At 10:26 PM 7/18/97 -0400, you wrote:
>Damien Broderick wrote:
>> At 08:13 PM 7/17/97 -0400, Mike Lorrey of spacedrive fame wrote:
>> >How can a little kid (or an adult for that matter) sit on a perfectly
>> >still playground swing, begin rocking back and forth, and within a
>> >minute be wizzing back and forth to a pretty good height, without ever
>> >touching the ground or other still grounded object?
>> Michael, Michael! It's connected at the top. (Unlike the spaceship.)
>That doesn't mean anything. As a pivot point it is merely a fulcrum if
>reaction mass is expended, according to Newton's Third Law. Since the
>rider on the swing is at a standstill, and has no way to push against
>anything, how do they develop the significant levels of momentum they

The pivot point acts as the connection point between a fixed and multiple
free-moving members, not really a pendulum in the classical analysis sense.

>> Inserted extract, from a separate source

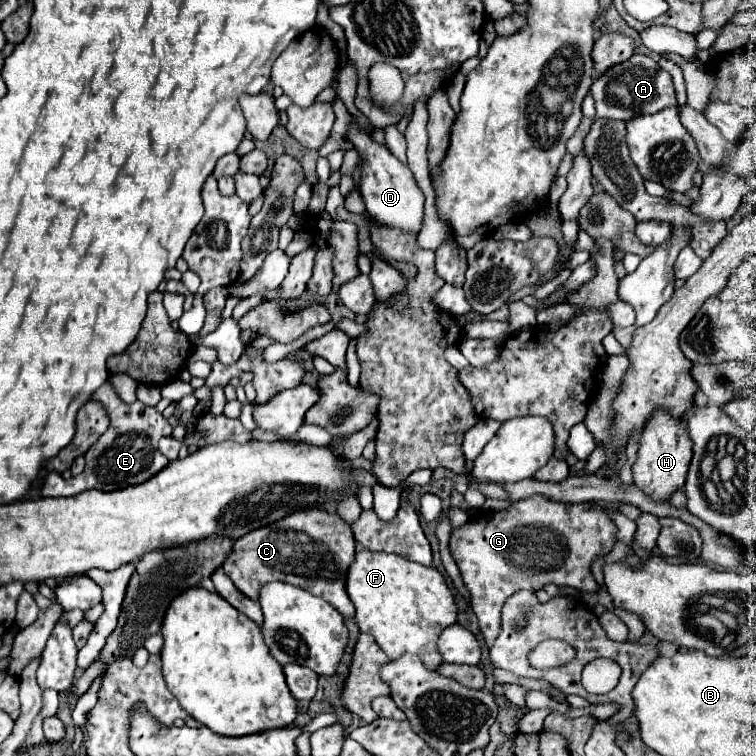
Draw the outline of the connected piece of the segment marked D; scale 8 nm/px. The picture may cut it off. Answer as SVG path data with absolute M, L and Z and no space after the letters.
M351 117L349 131L345 135L345 141L353 145L353 149L359 153L359 169L361 169L361 181L359 181L359 191L365 201L367 213L371 219L377 219L383 225L389 227L399 227L411 233L419 233L421 221L423 221L423 193L415 183L413 173L405 163L401 163L387 145L379 145L373 141L371 133L357 125L357 119Z

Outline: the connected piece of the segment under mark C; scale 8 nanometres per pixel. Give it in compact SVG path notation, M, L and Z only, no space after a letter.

If it were a simple pendulum problem, it would not be possible for a person
to start from rest.

The force that you have forgotten is the tension in the rope. Analysis as
a classical pendulum generally excludes this force because 1) it is in
equilibrium, and 2) it is contained in a single member. When the swinger
pulls on the rope at some point between the seat and the pivot, the x-axis
component of the tension is modified, evidenced by the sudden bend in the
rope around the point where the hands are attached (at which point the rope
should be analyzed as *two* individual free-moving members around an
additional pivot point). Because one point is fixed (the pivot) and the
other point is not (the seat), there is a net change in force around the
second pivot point (the hands). In other words, the swinger is actually
pulling themselves towards the pivot point, and the unbalanced x-axis
component of this applied force is manifested as acceleration. This is why
where you hold the rope makes a difference in how fast you gain speed.

This problem is really a classical multi-member statics (or dynamics
depending on your analysis technique) problem.

-James Rogers